Рождались у нас и стихотворные пародии.
Юноше, обдумывающему житье,
Делать жизнь по-каковски,
Смотри, говорю, не кончи ее,
Как горлопан Маяковский.
Самая первая в Москве алкогольная лечебница помещалась на улице Радио. Это обстоятельство позволило нам так перефразировать «лучшего и талантливейшего»:
Выпивка — та же добыча радия,
Еще сто грамм — и на улице Радио.
Ради красного словца мы не щадили даже саму Ахматову. Ее известные строки:
Я с тобой не буду пить вино,
Потому что ты мальчишка озорной,
мы решительно упростили:
Я с тобой не буду пить вино,
Потому что ты мальчишка и г…
Было у нас открытие, относящееся одновременно к блоковедению и ахматоведению. Некто будто бы выяснил, что стихи Блока, которые начинаются со строк:
В голубой далекой спаленке
Твой ребенок опочил.
Тихо вылез карлик маленький
И часы остановил…
посвящены Ахматовой.
Найден якобы еще один вариант стихотворения, и первая строка там такая:
В голубой далекой горенке.
(Как известно, Горенко — девичья фамилия Анны Андреевны.)
Соответственно иной была и третья строка:
Тихо вылез карлик голенький…
Ахматова иногда повторяла некрасовские строки:
Кто снимал рубашку с пахаря,
Крал у нищего суму…
Я помню, как она смеялась, когда я предложил ей нашу редакцию:
Кто снимал рубашку с хахаля…
И еще — «Вариации на темы русских поэтов»:
В парке бабье лепетанье,
Трели соловья,
На веревке колыханье
Мокрого белья…
На Ордынке появился очередной номер альманаха «День поэзии». Среди прочей чепухи в нем было стихотворение Е. Долматовского про аэропорт в монгольской столице. Там появляются три пьяных американских туриста, которые шокируют публику. Самый конец цитирую буквально:
А третий (дам простить прошу
За то, что о таком пишу)
У азиатов на виду
Справляет малую нужду.
С презреньем смотрит Азия
На это безобразие.
В первый же вечер, когда собралась наша компания, один из приятелей набрал номер телефона Долматовского и вкрадчивым голосом спросил:
— Могу я поговорить с Евгением Ароновичем Долматовским?
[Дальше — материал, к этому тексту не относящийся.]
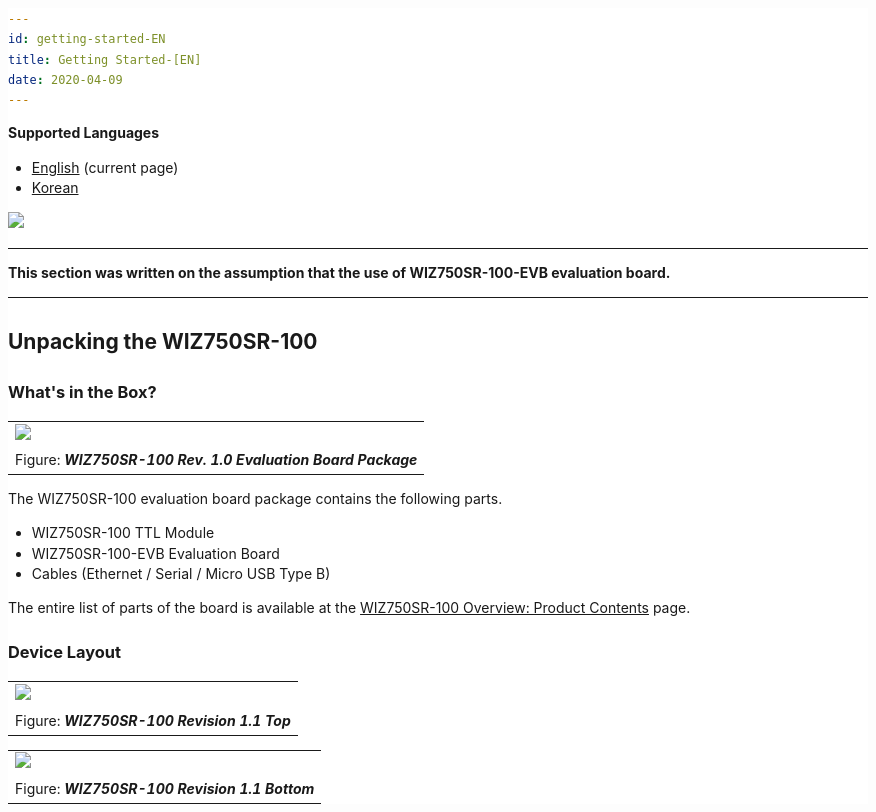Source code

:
 ```yaml
---
id: getting-started-EN
title: Getting Started-[EN]
date: 2020-04-09
---
```


 **Supported Languages**  
* [English](./Getting-Started-EN.md) (current page)  
* [Korean](./Getting-Started-KO.md)

![](https://d3cmhcsnvv7jc.cloudfront.net/docs/img/products/wiz750sr/docs_icon.png)

-----

**This section was written on the assumption that the use of
WIZ750SR-100-EVB evaluation board.**

-----

## Unpacking the WIZ750SR-100

### What's in the Box?

|                                                                                                         |
| ------------------------------------------------------------------------------------------------------- |
| ![](https://d3cmhcsnvv7jc.cloudfront.net/docs/img/products/wiz750jr/gettingstarted/wiz750jr_pakage.png) |
| Figure: ***WIZ750SR-100 Rev. 1.0 Evaluation Board Package***                                            |

The WIZ750SR-100 evaluation board package contains the following parts.

  - WIZ750SR-100 TTL Module
  - WIZ750SR-100-EVB Evaluation Board
  - Cables (Ethernet / Serial / Micro USB Type B)

The entire list of parts of the board is available at the [WIZ750SR-100
Overview: Product
Contents](overview-EN#product-contents) page.

### Device Layout

|                                                                                                                         |
| ----------------------------------------------------------------------------------------------------------------------- |
| ![](https://d3cmhcsnvv7jc.cloudfront.net/docs/img/products/wiz750sr-100/gettingstarted/wiz750sr_callout_rev1.1_top.png) |
| Figure: ***WIZ750SR-100 Revision 1.1 Top***                                                                             |

|                                                                                                                            |
| -------------------------------------------------------------------------------------------------------------------------- |
| ![](https://d3cmhcsnvv7jc.cloudfront.net/docs/img/products/wiz750sr-100/gettingstarted/wiz750sr_callout_rev1.1_bottom.png) |
| Figure: ***WIZ750SR-100 Revision 1.1 Bottom***                                                                             |
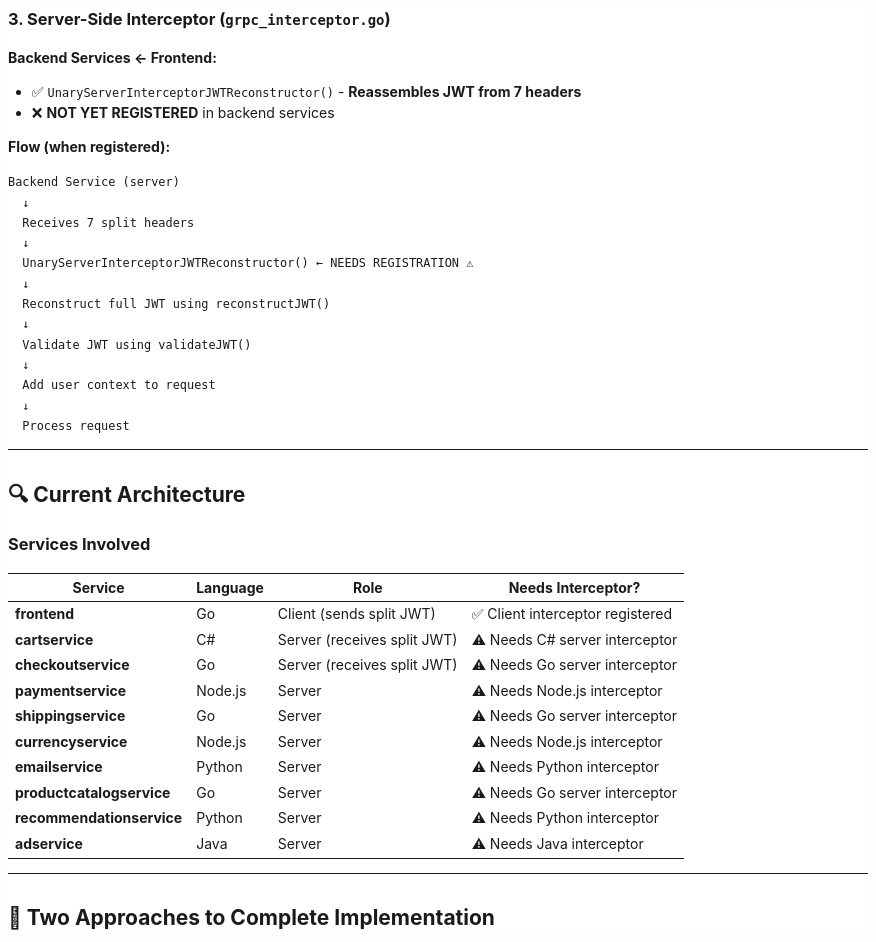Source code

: ### 3. Server-Side Interceptor (`grpc_interceptor.go`)

**Backend Services ← Frontend:**
- ✅ `UnaryServerInterceptorJWTReconstructor()` - **Reassembles JWT from 7 headers**
- ❌ **NOT YET REGISTERED** in backend services

**Flow (when registered):**
```
Backend Service (server)
  ↓
  Receives 7 split headers
  ↓
  UnaryServerInterceptorJWTReconstructor() ← NEEDS REGISTRATION ⚠️
  ↓
  Reconstruct full JWT using reconstructJWT()
  ↓
  Validate JWT using validateJWT()
  ↓
  Add user context to request
  ↓
  Process request
```

---

## 🔍 Current Architecture

### Services Involved

| Service | Language | Role | Needs Interceptor? |
|---------|----------|------|-------------------|
| **frontend** | Go | Client (sends split JWT) | ✅ Client interceptor registered |
| **cartservice** | C# | Server (receives split JWT) | ⚠️ Needs C# server interceptor |
| **checkoutservice** | Go | Server (receives split JWT) | ⚠️ Needs Go server interceptor |
| **paymentservice** | Node.js | Server | ⚠️ Needs Node.js interceptor |
| **shippingservice** | Go | Server | ⚠️ Needs Go server interceptor |
| **currencyservice** | Node.js | Server | ⚠️ Needs Node.js interceptor |
| **emailservice** | Python | Server | ⚠️ Needs Python interceptor |
| **productcatalogservice** | Go | Server | ⚠️ Needs Go server interceptor |
| **recommendationservice** | Python | Server | ⚠️ Needs Python interceptor |
| **adservice** | Java | Server | ⚠️ Needs Java interceptor |

---

## 🎯 Two Approaches to Complete Implementation
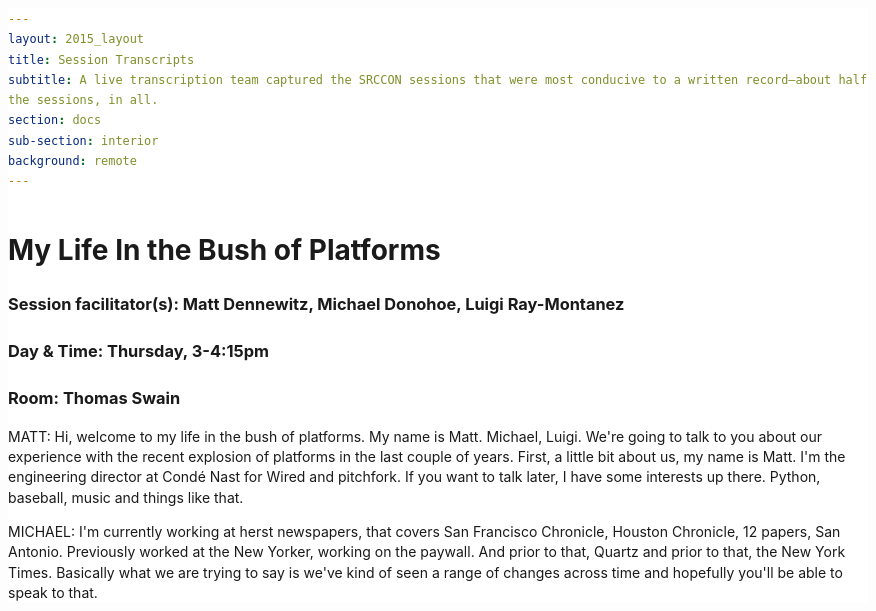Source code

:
 ```yaml
---
layout: 2015_layout
title: Session Transcripts
subtitle: A live transcription team captured the SRCCON sessions that were most conducive to a written record—about half the sessions, in all.
section: docs
sub-section: interior
background: remote
---
```

# My Life In the Bush of Platforms

### Session facilitator(s): Matt Dennewitz, Michael Donohoe, Luigi Ray-Montanez

### Day & Time: Thursday, 3-4:15pm

### Room: Thomas Swain

MATT: Hi, welcome to my life in the bush of platforms. My name is Matt. Michael, Luigi. We're going to talk to you about our experience with the recent explosion of platforms in the last couple of years. First, a little bit about us, my name is Matt. I'm the engineering director at Condé Nast for Wired and pitchfork. If you want to talk later, I have some interests up there. Python, baseball, music and things like that.

MICHAEL: I'm currently working at herst newspapers, that covers San Francisco Chronicle, Houston Chronicle, 12 papers, San Antonio. Previously worked at the New Yorker, working on the paywall. And prior to that, Quartz and prior to that, the New York Times. Basically what we are trying to say is we've kind of seen a range of changes across time and hopefully you'll be able to speak to that.
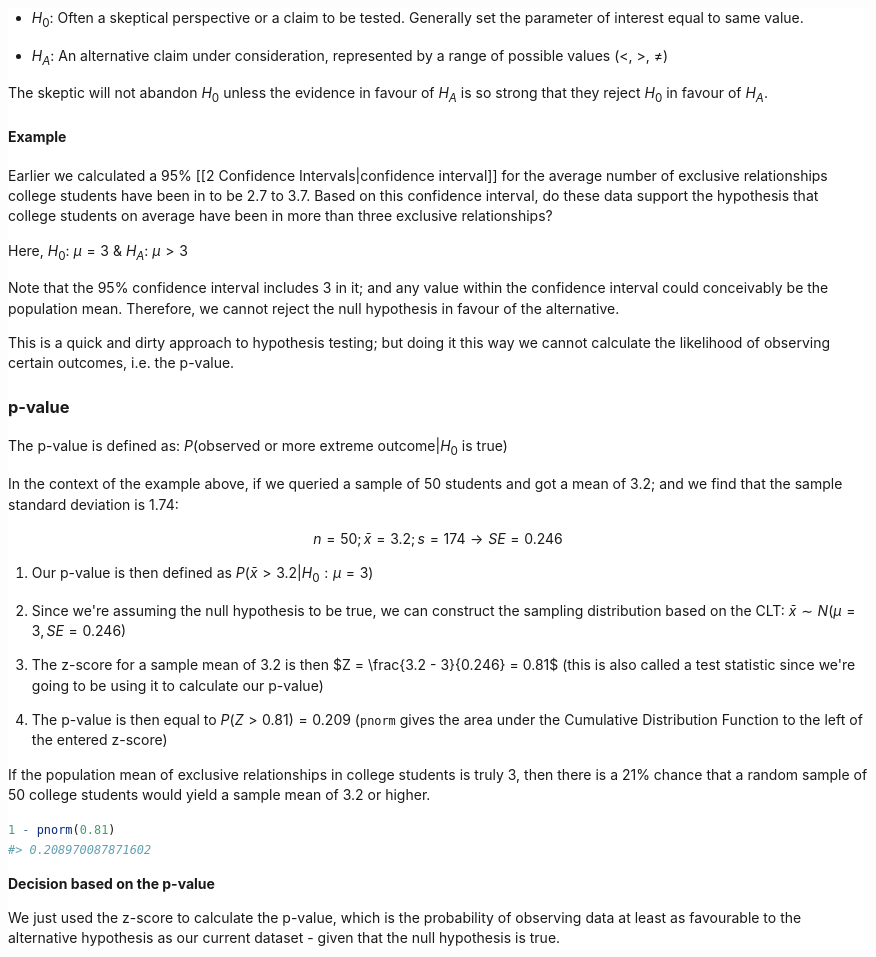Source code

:- $H_0$: Often a skeptical perspective or a claim to be tested. Generally set the parameter of interest equal to same value.

- $H_A$: An alternative claim under consideration, represented by a range of possible values (<, >, $\neq$)

The skeptic will not abandon $H_0$ unless the evidence in favour of $H_A$ is so strong that they reject $H_0$ in favour of $H_A$.

#### Example

Earlier we calculated a 95% [[2 Confidence Intervals|confidence interval]] for the average number of exclusive relationships college students have been in to be 2.7 to 3.7. Based on this confidence interval, do these data support the hypothesis that college students on average have been in more than three exclusive relationships?

Here, $H_0$: $\mu = 3$ & $H_A$: $\mu \gt 3$

Note that the 95% confidence interval includes 3 in it; and any value within the confidence interval could conceivably be the population mean. Therefore, we cannot reject the null hypothesis in favour of the alternative.

This is a quick and dirty approach to hypothesis testing; but doing it this way we cannot calculate the likelihood of observing certain outcomes, i.e. the p-value.

### p-value

The p-value is defined as: $P\left(\text{observed or more extreme outcome}|H_0\text{ is true}\right)$

In the context of the example above, if we queried a sample of 50 students and got a mean of 3.2; and we find that the sample standard deviation is 1.74:

$$n = 50; \bar{x} = 3.2; s = 174 \to SE = 0.246$$

1. Our p-value is then defined as $P\left(\bar{x} > 3.2 | H_0: \mu = 3\right)$

2. Since we're assuming the null hypothesis to be true, we can construct the sampling distribution based on the CLT: $\bar{x} \sim N\left(\mu = 3, SE = 0.246\right)$

3. The z-score for a sample mean of 3.2 is then $Z = \frac{3.2 - 3}{0.246} = 0.81$ (this is also called a test statistic since we're going to be using it to calculate our p-value)

4. The p-value is then equal to $P(Z > 0.81) = 0.209$ (`pnorm` gives the area under the Cumulative Distribution Function to the left of the entered z-score)

If the population mean of exclusive relationships in college students is truly 3, then there is a 21% chance that a random sample of 50 college students would yield a sample mean of 3.2 or higher.

```r
1 - pnorm(0.81)
#> 0.208970087871602
```

**Decision based on the p-value**

We just used the z-score to calculate the p-value, which is the probability of observing data at least as favourable to the alternative hypothesis as our current dataset - given that the null hypothesis is true.
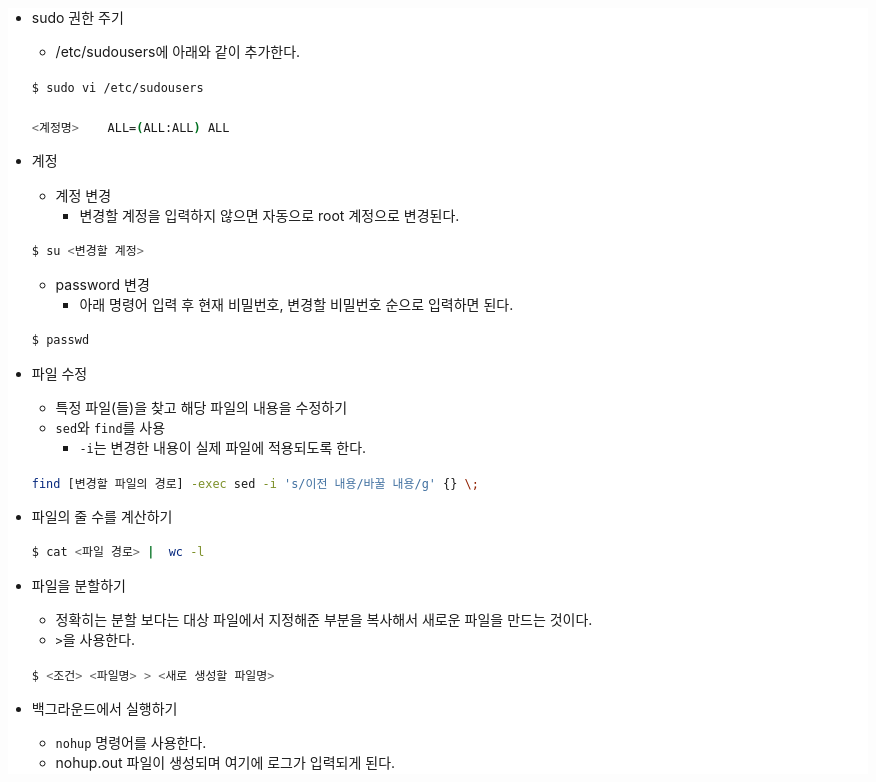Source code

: 


- sudo 권한 주기
  - /etc/sudousers에 아래와 같이 추가한다.
  
  ```bash
  $ sudo vi /etc/sudousers
  
  <계정명>    ALL=(ALL:ALL) ALL
  ```



- 계정

  - 계정 변경
    - 변경할 계정을 입력하지 않으면 자동으로  root 계정으로 변경된다.

  ```bash
  $ su <변경할 계정>
  ```

  - password 변경
    - 아래 명령어 입력 후 현재 비밀번호, 변경할 비밀번호 순으로 입력하면 된다.

  ```bash
  $ passwd
  ```



- 파일 수정

  - 특정 파일(들)을 찾고 해당 파일의 내용을 수정하기
  - `sed`와 `find`를 사용
    - `-i`는 변경한 내용이 실제 파일에 적용되도록 한다.

  ```bash
  find [변경할 파일의 경로] -exec sed -i 's/이전 내용/바꿀 내용/g' {} \;
  ```



- 파일의 줄 수를 계산하기

  ```bash
  $ cat <파일 경로> |  wc -l
  ```



- 파일을 분할하기

  - 정확히는 분할 보다는 대상 파일에서 지정해준 부분을 복사해서 새로운 파일을 만드는 것이다.
  - `>`을 사용한다.
  
  ```bash
  $ <조건> <파일명> > <새로 생성할 파일명>
  ```




- 백그라운드에서 실행하기

  - `nohup` 명령어를 사용한다.
  - nohup.out 파일이 생성되며 여기에 로그가 입력되게 된다.
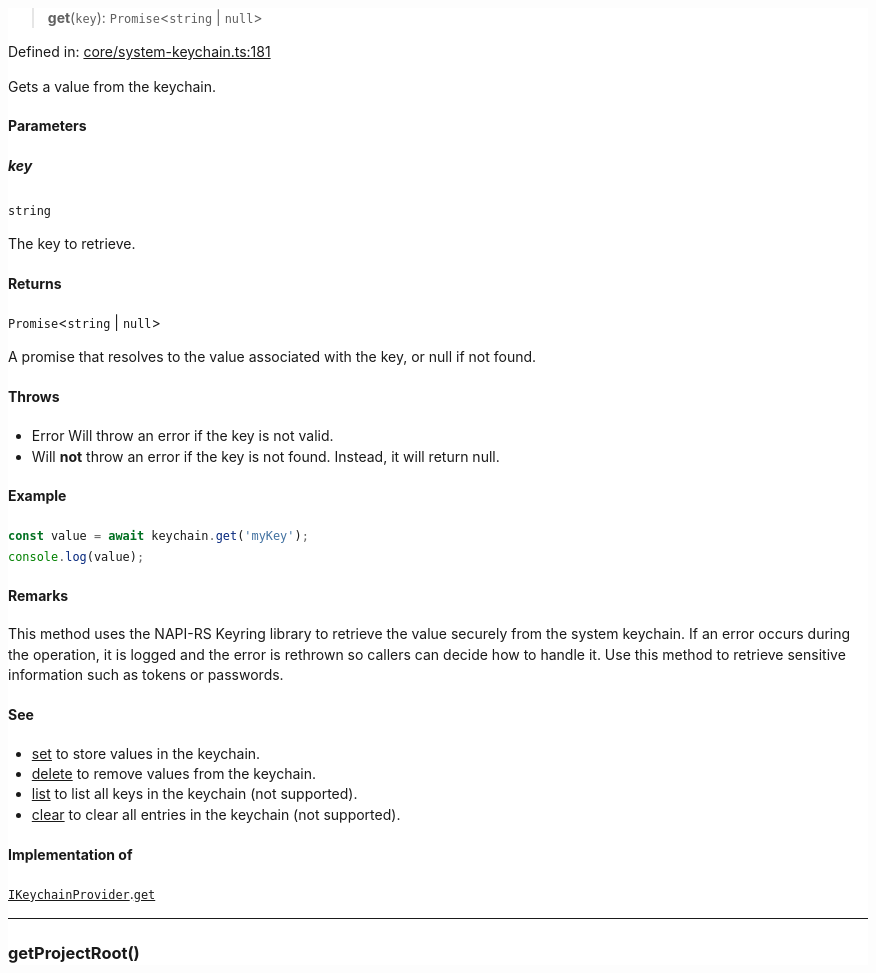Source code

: > **get**(`key`): `Promise`\<`string` \| `null`\>

Defined in: [core/system-keychain.ts:181](https://github.com/amannirala13/envguard/blob/3109fc1a57b52249408b958acacfd83ef088e5f3/packages/cli/src/core/system-keychain.ts#L181)

Gets a value from the keychain.

#### Parameters

##### key

`string`

The key to retrieve.

#### Returns

`Promise`\<`string` \| `null`\>

A promise that resolves to the value associated with the key, or null if not found.

#### Throws

- Error Will throw an error if the key is not valid.
- Will **not** throw an error if the key is not found. Instead, it will return null.

#### Example

```ts
const value = await keychain.get('myKey');
console.log(value);
```

#### Remarks

This method uses the NAPI-RS Keyring library to retrieve the value securely from the system keychain.
If an error occurs during the operation, it is logged and the error is rethrown so callers can decide how to handle it.
Use this method to retrieve sensitive information such as tokens or passwords.

#### See

 - [set](#set) to store values in the keychain.
 - [delete](#delete) to remove values from the keychain.
 - [list](#list) to list all keys in the keychain (not supported).
 - [clear](#clear) to clear all entries in the keychain (not supported).

#### Implementation of

[`IKeychainProvider`](../interfaces/IKeychainProvider.md).[`get`](../interfaces/IKeychainProvider.md#get)

***

### getProjectRoot()
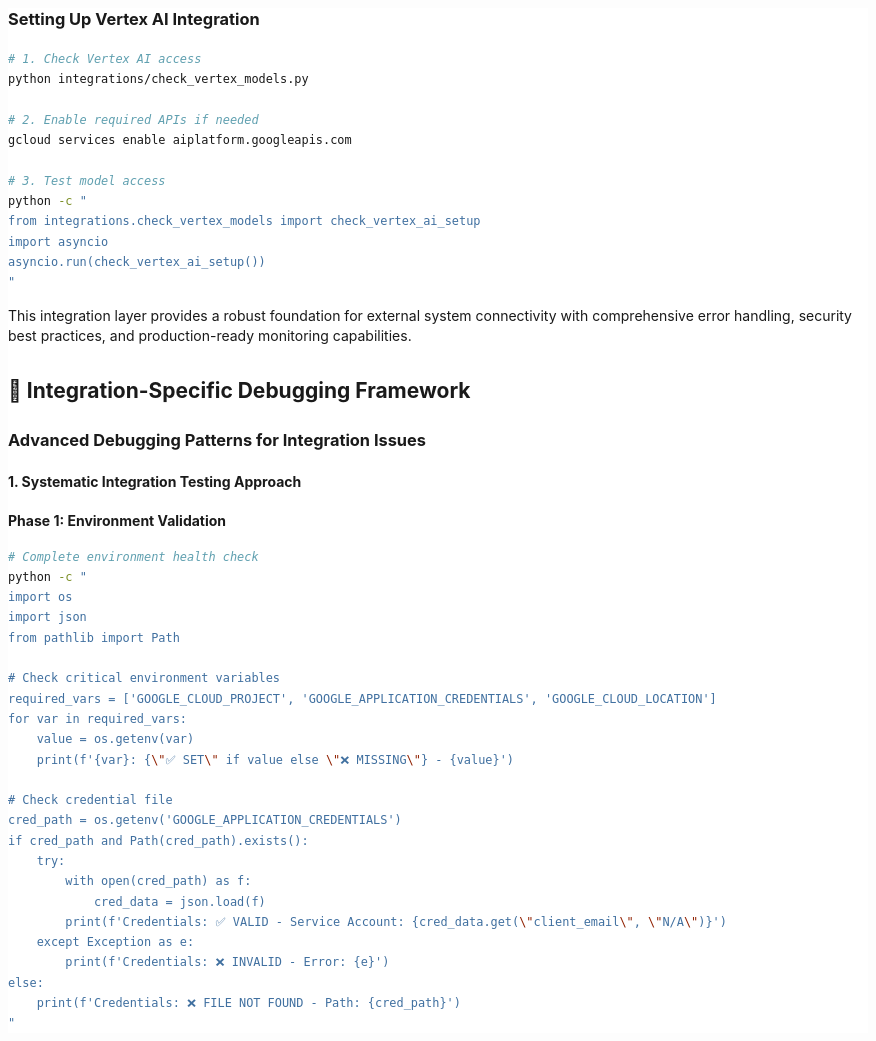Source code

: ### Setting Up Vertex AI Integration
```bash
# 1. Check Vertex AI access
python integrations/check_vertex_models.py

# 2. Enable required APIs if needed
gcloud services enable aiplatform.googleapis.com

# 3. Test model access
python -c "
from integrations.check_vertex_models import check_vertex_ai_setup
import asyncio
asyncio.run(check_vertex_ai_setup())
"
```

This integration layer provides a robust foundation for external system connectivity with comprehensive error handling, security best practices, and production-ready monitoring capabilities.

## 🔧 **Integration-Specific Debugging Framework**

### **Advanced Debugging Patterns for Integration Issues**

#### **1. Systematic Integration Testing Approach**

**Phase 1: Environment Validation**
```bash
# Complete environment health check
python -c "
import os
import json
from pathlib import Path

# Check critical environment variables
required_vars = ['GOOGLE_CLOUD_PROJECT', 'GOOGLE_APPLICATION_CREDENTIALS', 'GOOGLE_CLOUD_LOCATION']
for var in required_vars:
    value = os.getenv(var)
    print(f'{var}: {\"✅ SET\" if value else \"❌ MISSING\"} - {value}')

# Check credential file
cred_path = os.getenv('GOOGLE_APPLICATION_CREDENTIALS')
if cred_path and Path(cred_path).exists():
    try:
        with open(cred_path) as f:
            cred_data = json.load(f)
        print(f'Credentials: ✅ VALID - Service Account: {cred_data.get(\"client_email\", \"N/A\")}')
    except Exception as e:
        print(f'Credentials: ❌ INVALID - Error: {e}')
else:
    print(f'Credentials: ❌ FILE NOT FOUND - Path: {cred_path}')
"
```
— Я у телефона, — ответили ему.
— С вами говорит первый секретарь посольства Китайской Народной Республики Сунь Хо…
— Я вас слушаю, — почтительно отозвался поэт.
— Чрезвычайный и полномочный посол Китая в СССР поручил мне довести до вашего сведения, что «с презреньем смотрит Азия на ваше безобразие».
— Неудачно шутите! — взревел Долматовский и бросил трубку.